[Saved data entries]
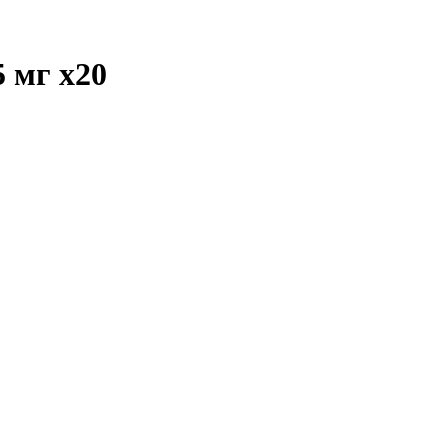
5 мг
x20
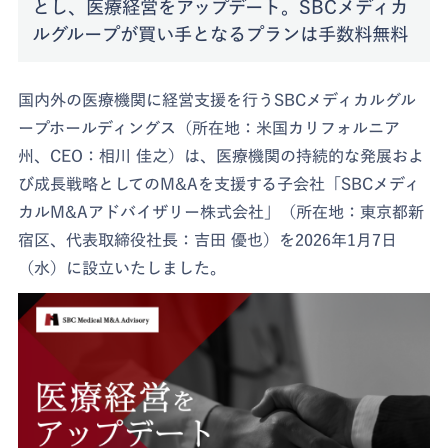
とし、医療経営をアップデート。SBCメディカ
ルグループが買い手となるプランは手数料無料
国内外の医療機関に経営支援を行うSBCメディカルグル
ープホールディングス（所在地：米国カリフォルニア
州、CEO：相川 佳之）は、医療機関の持続的な発展およ
び成長戦略としてのM&Aを支援する子会社「SBCメディ
カルM&Aアドバイザリー株式会社」（所在地：東京都新
宿区、代表取締役社長：吉田 優也）を2026年1月7日
（水）に設立いたしました。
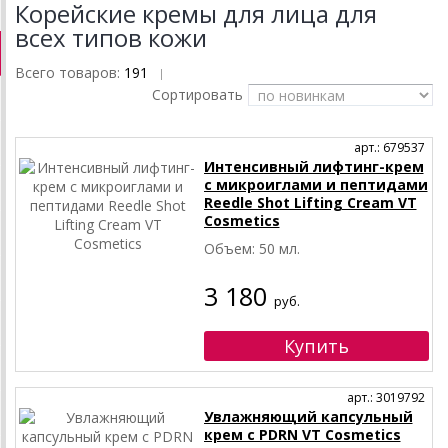
Корейские кремы для лица для
всех типов кожи
Всего товаров:
191
|
Сортировать
арт.: 679537
Интенсивный лифтинг-крем
с микроиглами и пептидами
Reedle Shot Lifting Cream VT
Cosmetics
Объем: 50 мл.
3 180
руб.
арт.: 3019792
Увлажняющий капсульный
крем с PDRN VT Cosmetics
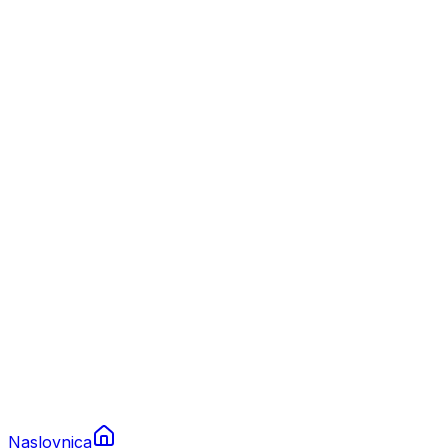
Nautika
Plovila
Charter
Prikolice za plovila
Brodski rezervni dijelovi
Nautička oprema
Brodski motori
Turizam
Apartmani
Sobe
Kuće za odmor
Aranžmani
Naslovnica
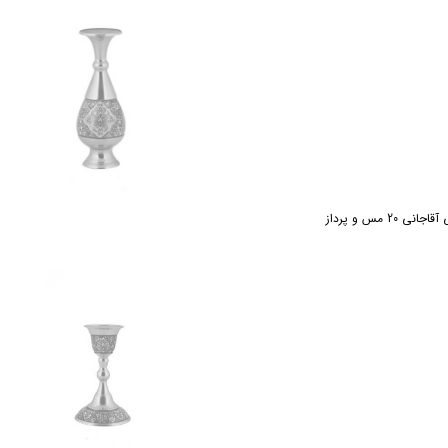
حصولات
:
طیف گسترده‌ای از محصولات از جمله ظروف، زیورآلات و اشیاء دکوری
های اصیل
:
تلفیق هنر سنتی و مدرن در طراحی محصولات
پس از فروش حرفه‌ای
:
تضمین کیفیت و رضایت مشتریان
ترده در بازار
:
نمایندگی‌های متعدد در داخل و خارج از کشور
انی، نمادی از هنر و اصالت ایرانی است. این محصولات، هدیه‌ای ارزشمند برای عزی
 20 مس و پرداز
و اصالت
:
تلفیق هنر سنتی و مدرن
تضمینی
:
استفاده از بهترین مواد اولیه و رعایت استانداردهای جهانی
حصولات
:
پاسخگویی به سلیقه‌های مختلف
پس از فروش حرفه‌ای
:
تضمین رضایت مشتریان
انی
:
حمایت از تولید داخلی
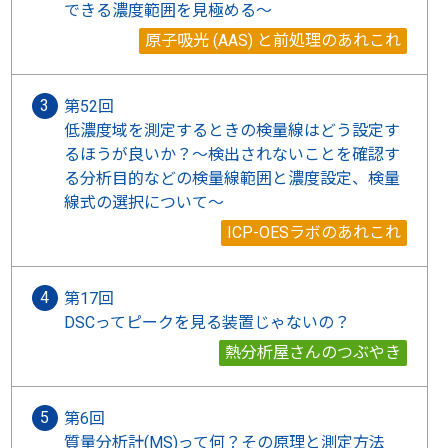
できる濃度範囲を見極める〜
原子吸光 (AAS) と前処理のあれこれ
第52回
低濃度域を測定するときの検量線はどう設定す
るほうが良いか？～検出されないことを確認す
る分析目的などの検量線範囲と濃度設定、検量
線式の選択について～
ICP-OESラボのあれこれ
第17回
DSCってピークを見る装置じゃないの？
熱分析屋さんのつぶやき
第6回
質量分析計(MS)って何？その原理と測定方法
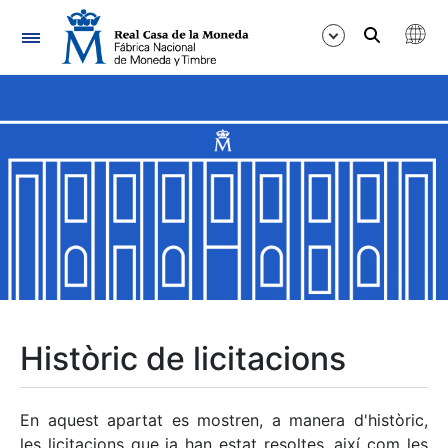
Navegació
Mostra/Amaga
Mostra/Amaga
Mostra/Amaga
Mostra/Amaga
Mostra/Amaga
Històric de licitacions
Mostra/Amaga
En aquest apartat es mostren, a manera d'històric,
les licitacions que ja han estat resoltes, així com les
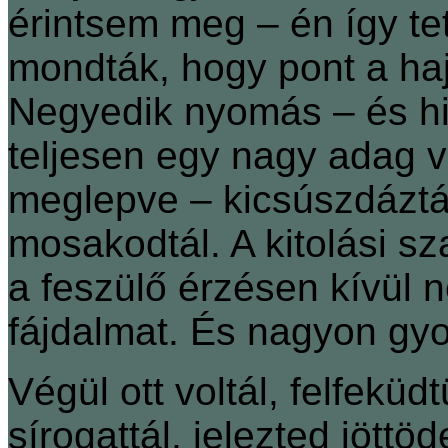
érintsem meg – én így te
mondták, hogy pont a haj
Negyedik nyomás – és hirt
teljesen egy nagy adag ví
meglepve – kicsúszdáztá
mosakodtál. A kitolási sz
a feszülő érzésen kívül
fájdalmat. És nagyon gyor
Végül ott voltál, felfeküd
sírogattál, jelezted jöttö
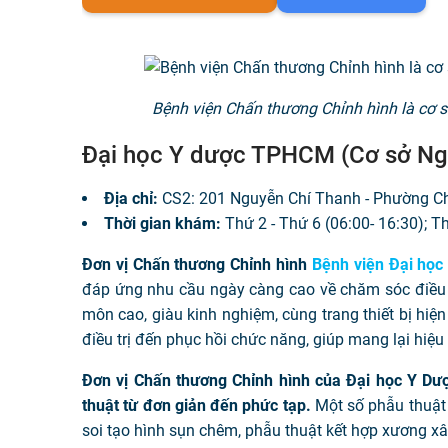
Bệnh viện Chấn thương Chỉnh hình là cơ s
Đại học Y dược TPHCM (Cơ sở Ng
Địa chỉ:
CS2: 201 Nguyễn Chí Thanh - Phường Chợ
Thời gian khám:
Thứ 2 - Thứ 6 (06:00- 16:30); T
Đơn vị Chấn thương Chỉnh hình
Bệnh viện Đại họ
đáp ứng nhu cầu ngày càng cao về chăm sóc điều t
môn cao, giàu kinh nghiệm, cùng trang thiết bị hiện
điều trị đến phục hồi chức năng, giúp mang lại hiệu
Đơn vị Chấn thương Chỉnh hình của Đại học Y Dư
thuật từ đơn giản đến phức tạp.
Một số phẫu thuật t
soi tạo hình sụn chêm, phẫu thuật kết hợp xương xâm 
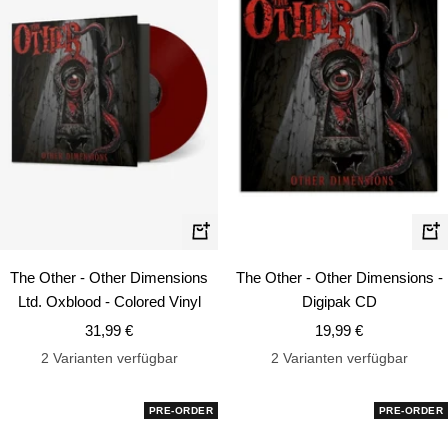
In
In
den
de
The Other - Other Dimensions
The Other - Other Dimensions -
Warenkorb
Wa
Ltd. Oxblood - Colored Vinyl
Digipak CD
Angebotspreis
Angebotspreis
31,99 €
19,99 €
2 Varianten verfügbar
2 Varianten verfügbar
PRE-ORDER
PRE-ORDER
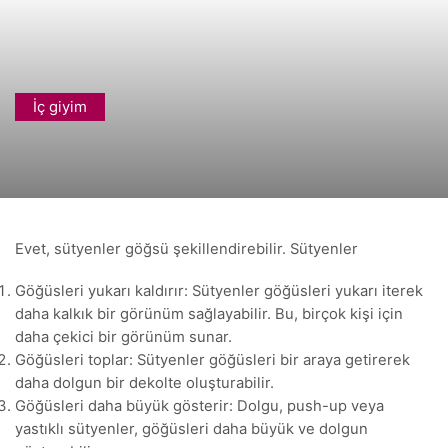
İç giyim
Evet, sütyenler göğsü şekillendirebilir. Sütyenler
Göğüsleri yukarı kaldırır: Sütyenler göğüsleri yukarı iterek
daha kalkık bir görünüm sağlayabilir. Bu, birçok kişi için
daha çekici bir görünüm sunar.
Göğüsleri toplar: Sütyenler göğüsleri bir araya getirerek
daha dolgun bir dekolte oluşturabilir.
Göğüsleri daha büyük gösterir: Dolgu, push-up veya
yastıklı sütyenler, göğüsleri daha büyük ve dolgun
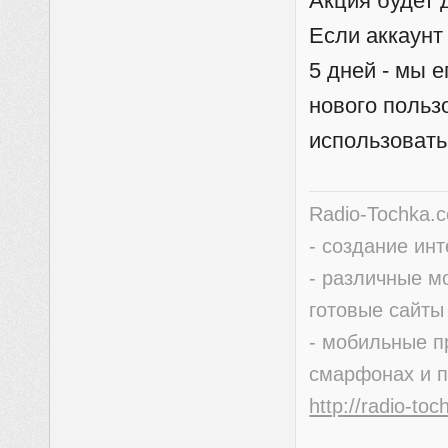
Акция будет 
Если аккаунт
5 дней - мы 
нового польз
использовать
Radio-Tochka.
- создание ин
- различные м
готовые сайты
- мобильные п
смарфонах и 
http://radio-to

**Exercise requirements:** Retype the listing from its beginning through the line with "حمایت از تولید داخلی", including that line. Leave the pictures out of your answer.

**Solution:**
5 мг
x20
とし、医療経営をアップデート。SBCメディカ
ルグループが買い手となるプランは手数料無料
国内外の医療機関に経営支援を行うSBCメディカルグル
ープホールディングス（所在地：米国カリフォルニア
州、CEO：相川 佳之）は、医療機関の持続的な発展およ
び成長戦略としてのM&Aを支援する子会社「SBCメディ
カルM&Aアドバイザリー株式会社」（所在地：東京都新
宿区、代表取締役社長：吉田 優也）を2026年1月7日
（水）に設立いたしました。
Корейские кремы для лица для
всех типов кожи
Всего товаров:
191
|
Сортировать
арт.: 679537
Интенсивный лифтинг-крем
с микроиглами и пептидами
Reedle Shot Lifting Cream VT
Cosmetics
Объем: 50 мл.
3 180
руб.
арт.: 3019792
Увлажняющий капсульный
крем с PDRN VT Cosmetics
Nautika
Plovila
Charter
Prikolice za plovila
Brodski rezervni dijelovi
Nautička oprema
Brodski motori
Turizam
Apartmani
Sobe
Kuće za odmor
Aranžmani
Naslovnica
حصولات
:
طیف گسترده‌ای از محصولات از جمله ظروف، زیورآلات و اشیاء دکوری
های اصیل
:
تلفیق هنر سنتی و مدرن در طراحی محصولات
پس از فروش حرفه‌ای
:
تضمین کیفیت و رضایت مشتریان
ترده در بازار
:
نمایندگی‌های متعدد در داخل و خارج از کشور
انی، نمادی از هنر و اصالت ایرانی است. این محصولات، هدیه‌ای ارزشمند برای عزی
 20 مس و پرداز
و اصالت
:
تلفیق هنر سنتی و مدرن
تضمینی
:
استفاده از بهترین مواد اولیه و رعایت استانداردهای جهانی
حصولات
:
پاسخگویی به سلیقه‌های مختلف
پس از فروش حرفه‌ای
:
تضمین رضایت مشتریان
انی
:
حمایت از تولید داخلی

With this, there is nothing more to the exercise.